◆ **ABOUT THIS TASK**: Only the lines holding "left" are wanted; find them in the listing and return each one.

==============================

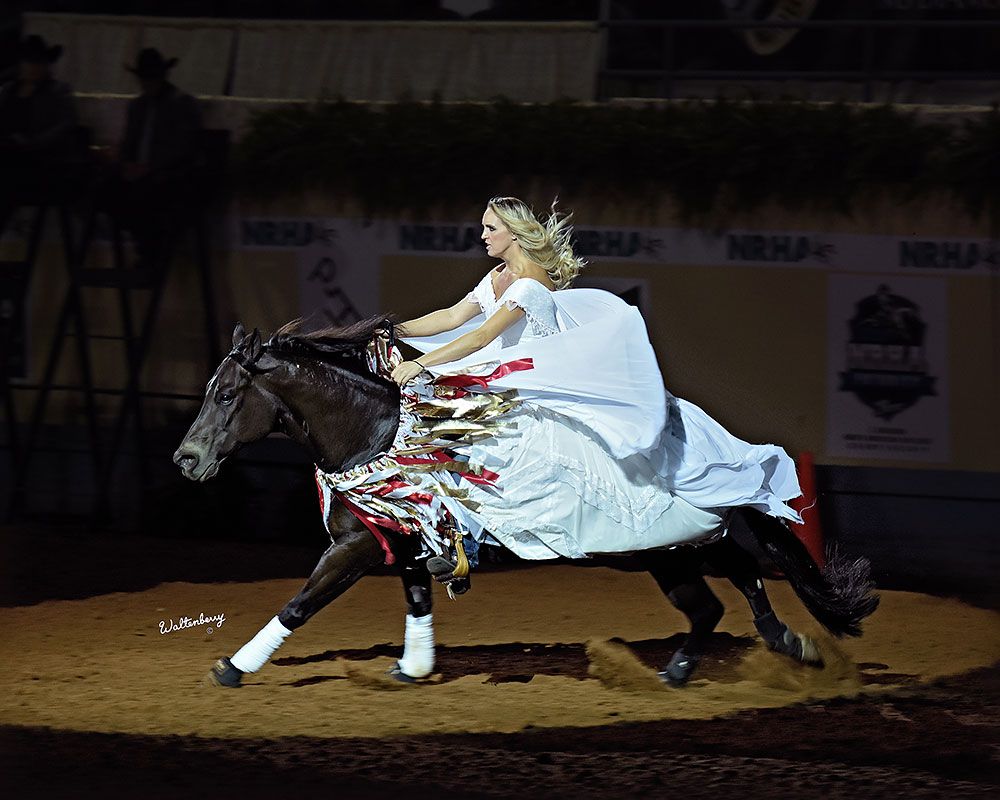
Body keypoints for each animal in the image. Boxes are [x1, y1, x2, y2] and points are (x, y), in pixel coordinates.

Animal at [176, 324, 880, 688]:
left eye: (228, 392)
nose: (185, 459)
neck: (377, 433)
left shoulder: (353, 547)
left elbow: (301, 602)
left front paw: (231, 668)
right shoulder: (403, 540)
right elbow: (418, 598)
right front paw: (415, 666)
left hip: (677, 542)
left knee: (740, 569)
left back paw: (765, 648)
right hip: (668, 554)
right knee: (720, 592)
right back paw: (720, 658)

==============================

◆ **TASK RESULT**:
left eye: (228, 392)
left shoulder: (353, 547)
left elbow: (301, 602)
left front paw: (231, 668)
left hip: (677, 542)
left knee: (740, 569)
left back paw: (765, 648)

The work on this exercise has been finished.